Roosevelt was a hero, one with tremendous resonance in the disability community. The debate over his memorial, over whether he would be depicted in at least one statue in his wheelchair (he wasn't) cut deep. As my friend (who had polio) said to me, "FDR delivered this nation from the depression and won a world war; what have you done for us lately?" FDR was a man of convictions, a leader, and a visionary, all during a time in which he had to hide his disability from public view. We're not likely to get another FDR anytime soon, and we hate to see his memorial robbed of its significance for people with disabilities. It isn't only the absence of his wheelchair (remember, Roosevelt could not walk) but the way in which the memorial ignores current issues of disability. The Braille on the memorial is as high as eight feet off the ground and is so large that the spacing of dots within a letter and between letters is nonsensical. Robbed of our past hero and robbed of our present participation, just what will the FDR memorial come to symbolize for us? If we don't want ABs to choose our heroes for us, who would we choose? My first role model (I was about 7) was a colleague of my father who also had polio, which left him with considerable weakness and paralysis. I most vividly remember that he didn't have sufficient stomach muscles to produce a decent sneeze. He lived in a two-story house with an inclinator chair-a chair that travels on a rail up and down the stairs. He was married, had children, and had a career.
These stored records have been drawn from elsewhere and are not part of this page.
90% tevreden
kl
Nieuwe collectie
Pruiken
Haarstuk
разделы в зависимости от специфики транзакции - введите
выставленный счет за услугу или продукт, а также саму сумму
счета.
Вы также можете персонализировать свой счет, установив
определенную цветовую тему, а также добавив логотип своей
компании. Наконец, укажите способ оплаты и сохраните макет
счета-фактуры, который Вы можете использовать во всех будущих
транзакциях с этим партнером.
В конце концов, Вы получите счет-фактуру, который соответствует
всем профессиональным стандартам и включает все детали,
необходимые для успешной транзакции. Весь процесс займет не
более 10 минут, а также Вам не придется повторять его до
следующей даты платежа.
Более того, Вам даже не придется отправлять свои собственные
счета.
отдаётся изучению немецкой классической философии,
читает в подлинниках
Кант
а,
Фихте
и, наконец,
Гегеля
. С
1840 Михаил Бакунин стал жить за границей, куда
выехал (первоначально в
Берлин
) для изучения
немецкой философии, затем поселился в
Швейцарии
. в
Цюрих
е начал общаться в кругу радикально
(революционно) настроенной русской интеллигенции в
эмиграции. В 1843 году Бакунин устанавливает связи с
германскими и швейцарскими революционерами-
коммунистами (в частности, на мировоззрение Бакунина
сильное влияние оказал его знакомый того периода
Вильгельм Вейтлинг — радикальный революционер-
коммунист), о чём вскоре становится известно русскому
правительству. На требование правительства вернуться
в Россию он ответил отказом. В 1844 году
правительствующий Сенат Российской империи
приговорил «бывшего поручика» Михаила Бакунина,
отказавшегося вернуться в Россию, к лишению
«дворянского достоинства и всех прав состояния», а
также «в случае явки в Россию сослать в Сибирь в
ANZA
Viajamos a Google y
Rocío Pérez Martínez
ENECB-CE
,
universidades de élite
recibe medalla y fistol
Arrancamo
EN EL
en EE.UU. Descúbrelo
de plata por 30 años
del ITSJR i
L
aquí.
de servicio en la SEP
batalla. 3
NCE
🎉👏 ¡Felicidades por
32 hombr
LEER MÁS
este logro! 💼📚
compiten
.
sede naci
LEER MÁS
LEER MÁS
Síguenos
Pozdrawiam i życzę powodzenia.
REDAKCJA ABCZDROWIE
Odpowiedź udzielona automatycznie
He lived a "normal" life. It was my first example that people like me could be normal.
The disability community is full of heroes, people of enormous courage. My husband, who was diagnosed with MS just as he was hitting his professional stride, has continually altered his career path as increasing symptoms change his functioning, always doing what has to be done to remain a gainfully employed individual. He is not a hero in the conventional sense, yet he is a positive role model for others with disabilities. We must not focus so much attention on the rock climbers that we lose sight of the "profoundly ordinary" (Kirshbaum, 1994) persons with disabilities who are not premier violinists.